With that context, I have to tell you that toilet paper is not very important. Having a safe place to sleep is nice, but even that is not essential to getting through a crisis. I can tell you that having a roof overhead does not mean you’re safe and having a dirt floor does not mean the world is coming to an end. I got through horrible conditions because I loved my family and I felt a responsibility to take care of them. I got through it because I decided I would.

This pandemic, unlike the poverty I experienced, is unprecedented. Every day I hear news reports of new challenges, sometimes followed by proposed solutions. Guess what? Human struggle is not new. Was it Jim Roberts or that guy from Jurassic Park, who said, “Chaos equals change and change equals growth.” If you’ve been in a video conference recently with colleagues who are coping despite technological knowledge gaps or lack of childcare, you have seen this theory play out first-hand. Sometimes it takes some cat-wrangling and mute button reminders, but generally people learn to adjust. As a species we adapt.

Although adaptation and growth are two important components we've developed as homosapiens, there is something to be said about our fundamental core values collectively and as individuals.

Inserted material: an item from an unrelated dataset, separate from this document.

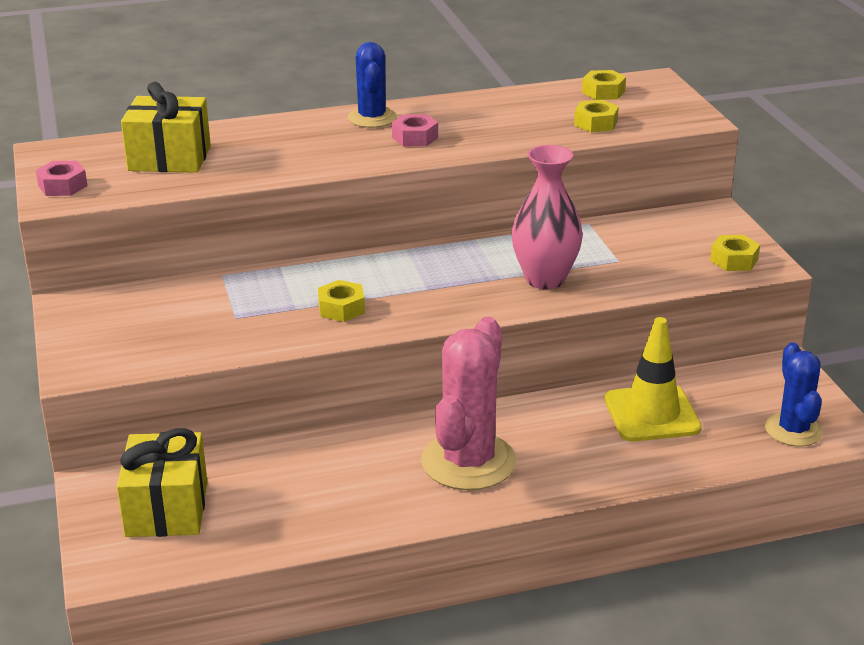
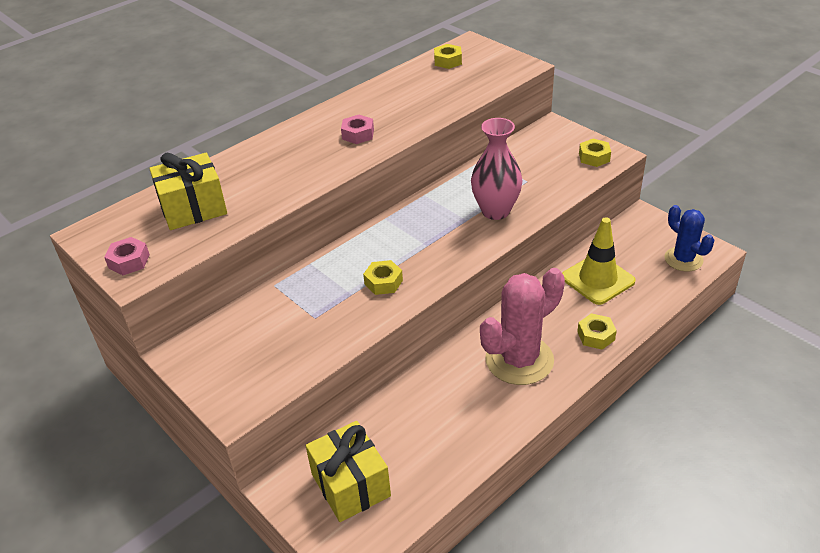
camera: 25 degrees left, 10 degrees up
blue cactus [348,42,397,128] -> none
pink cactus [421,317,516,490] -> pink cactus turned 60 degrees clockwise [480,268,565,385]
yellow nut [574,99,619,132] -> yellow nut moved to [577,313,617,350]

At FCNI all-staff meetings, we are encouraged to tout the mission statement in unison, "to enhance the wellbeing of children, youth, and families in partnership with our community." I urge you, now more than ever, to tap into your core values. Remember that FCNI serves the needs of the community AND relies on the community to keep us in that state of service. Understanding this balance keeps me feeling determined. It reminds me of the responsibilities I share as an "essential employee."

Perspective is everything. You are living through one of those events that future generations will read about. How does this future history lesson fit with your personal story? Decide. Take care of your loved ones and, in an updated quote from that Chaos Theory guy from Jurassic Park, “You will remember to wash your hands before you [touch] anything?”